= British Neuropsychiatry Association =

The British Neuropsychiatry Association (BNPA) is a professional organisation in the United Kingdom focused on the field of neuropsychiatry, which encompasses the clinical and scientific study of disorders at the interface of neurology, psychiatry, and neuropsychology.

The British Neuropsychiatry Association was founded in 1987 at the suggestion of Dr Jonathan Bird. Among its founding members were key figures in the development of neuropsychiatry as a distinct subspecialty in the UK. The first chairman was William Alwyn Lishman who later became honorary life president of the organisation.

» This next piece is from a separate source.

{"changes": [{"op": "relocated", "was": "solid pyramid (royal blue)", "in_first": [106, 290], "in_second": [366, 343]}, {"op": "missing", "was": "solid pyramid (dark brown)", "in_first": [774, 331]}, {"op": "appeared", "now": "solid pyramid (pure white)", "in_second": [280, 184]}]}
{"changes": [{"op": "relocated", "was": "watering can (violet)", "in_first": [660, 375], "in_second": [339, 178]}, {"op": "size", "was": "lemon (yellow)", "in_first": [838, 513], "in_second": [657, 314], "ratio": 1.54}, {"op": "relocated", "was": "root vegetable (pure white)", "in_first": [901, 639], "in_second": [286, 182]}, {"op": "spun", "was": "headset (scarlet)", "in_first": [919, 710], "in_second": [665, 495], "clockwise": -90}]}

The British Neuropsychiatry Association hosts an annual conference, typically in London, which features invited lectures, scientific presentations, and case discussions. These meetings are intended to disseminate research findings and discuss clinical developments in areas such as dementia, epilepsy, movement disorders, functional neurological disorders, and traumatic brain injury. The conference proceedings are published annually in the Journal of Neurology, Neurosurgery and Psychiatry and joint meetings have previously been held with the American Neuropsychiatric Association and the Faculty of Neuropsychiatry at the Royal College of Psychiatrists.

UK domestic membership is restricted to medical practitioners working in clinical or experimental fields related to psychiatry, neurology, psychology or neuroscience; postgraduate psychologists working in clinical or experimental fields related to psychiatry or neurology; postgraduate laboratory workers in the neurosciences; allied health workers in psychiatry, neurology, or neuropsychiatry. The British Neuropsychiatry Association does not regulate clinical practice or training. It is a forum for discussion and education in neuropsychiatry and related fields.